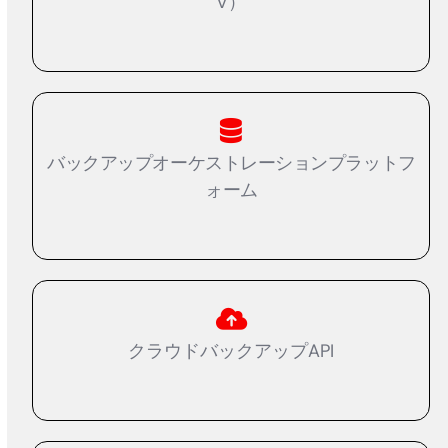
V）
バックアップオーケストレーションプラットフ
ォーム
クラウドバックアップAPI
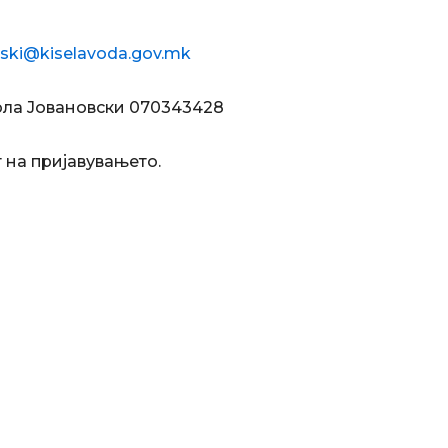
vski@kiselavoda.gov.mk
кола Јовановски 070343428
 на пријавувањето.
1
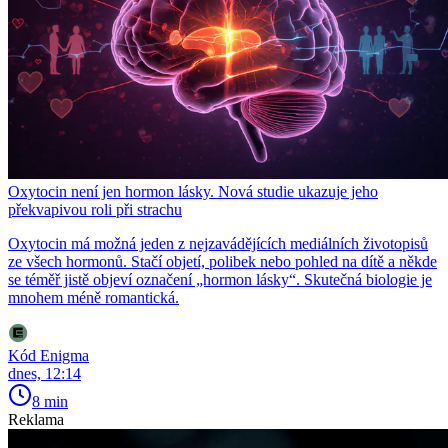
Oxytocin není jen hormon lásky. Nová studie ukazuje jeho
překvapivou roli při strachu
Oxytocin má možná jeden z nejzavádějících mediálních životopisů
ze všech hormonů. Stačí objetí, polibek nebo pohled na dítě a někde
se téměř jistě objeví označení „hormon lásky“. Skutečná biologie je
mnohem méně romantická.
Kód Enigma
dnes, 12:14
8 min
Reklama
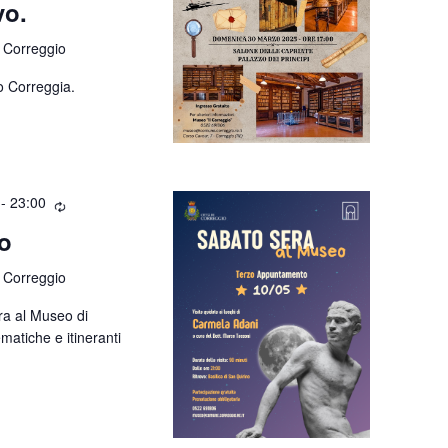
vo.
 Correggio
o Correggia.
-
23:00
o
 Correggio
ura al Museo di
ematiche e itineranti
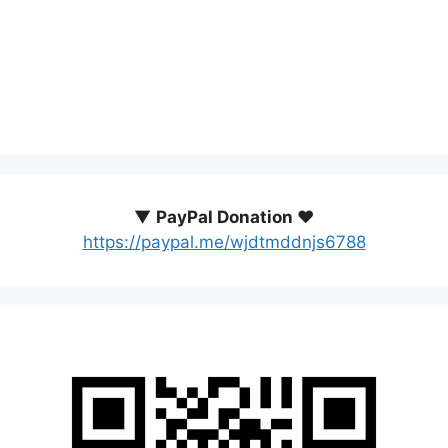
▼
PayPal Donation ♥️
https://paypal.me/wjdtmddnjs6788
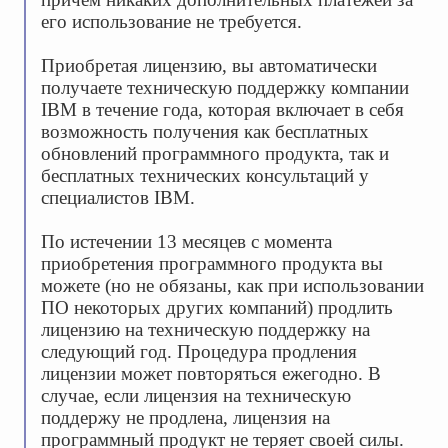
его использование не требуется.
Приобретая лицензию, вы автоматически
получаете техническую поддержку компании
IBM в течение года, которая включает в себя
возможность получения как бесплатных
обновлений программного продукта, так и
бесплатных технических консультаций у
специалистов IBM.
По истечении 13 месяцев с момента
приобретения программного продукта вы
можете (но не обязаны, как при использовании
ПО некоторых других компаний) продлить
лицензию на техническую поддержку на
следующий год. Процедура продления
лицензии может повторяться ежегодно. В
случае, если лицензия на техническую
поддержу не продлена, лицензия на
программный продукт не теряет своей силы.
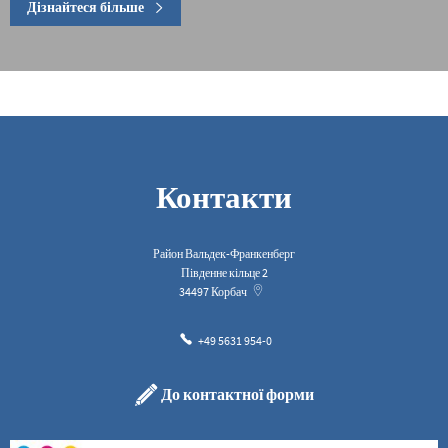
Дізнайтеся більше
Контакти
Район Вальдек-Франкенберг
Південне кільце 2
34497
Корбач
+49 5631 954-0
До контактної форми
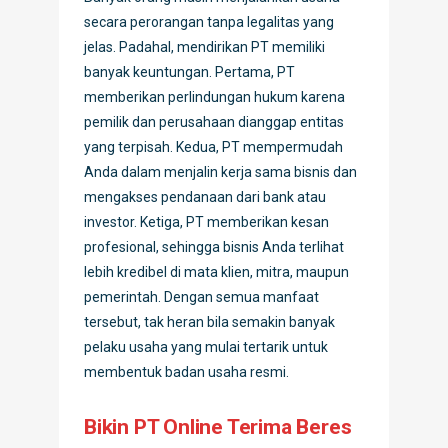
secara perorangan tanpa legalitas yang
jelas. Padahal, mendirikan PT memiliki
banyak keuntungan. Pertama, PT
memberikan perlindungan hukum karena
pemilik dan perusahaan dianggap entitas
yang terpisah. Kedua, PT mempermudah
Anda dalam menjalin kerja sama bisnis dan
mengakses pendanaan dari bank atau
investor. Ketiga, PT memberikan kesan
profesional, sehingga bisnis Anda terlihat
lebih kredibel di mata klien, mitra, maupun
pemerintah. Dengan semua manfaat
tersebut, tak heran bila semakin banyak
pelaku usaha yang mulai tertarik untuk
membentuk badan usaha resmi.
Bikin PT Online Terima Beres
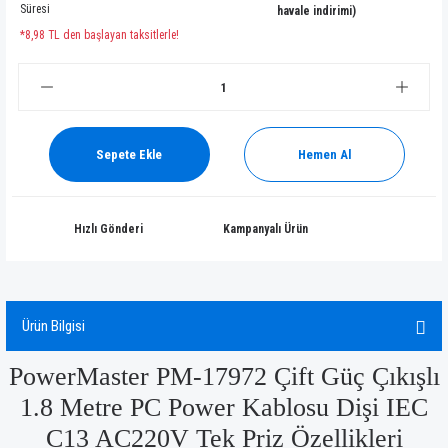
Süresi
havale indirimi)
*8,98 TL den başlayan taksitlerle!
Sepete Ekle
Hemen Al
Hızlı Gönderi
Kampanyalı Ürün
Ürün Bilgisi
PowerMaster PM-17972 Çift Güç Çıkışlı
1.8 Metre PC Power Kablosu Dişi IEC
C13 AC220V Tek Priz Özellikleri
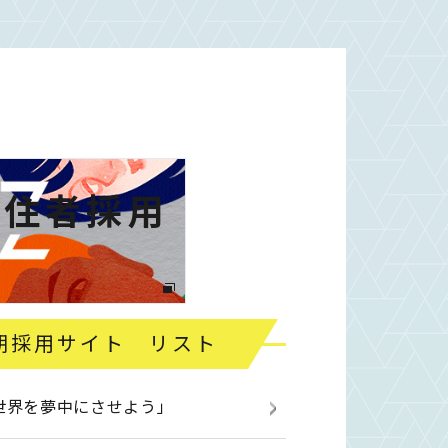
在住者採用
期採用サイト リスト
「世界を夢中にさせよう」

---------------

REQUEST
List every line of the data above that contains the string "поддержку", matching case exactly.

ANSWER TO THIS PROBLEM
получаете техническую поддержку компании
лицензию на техническую поддержку на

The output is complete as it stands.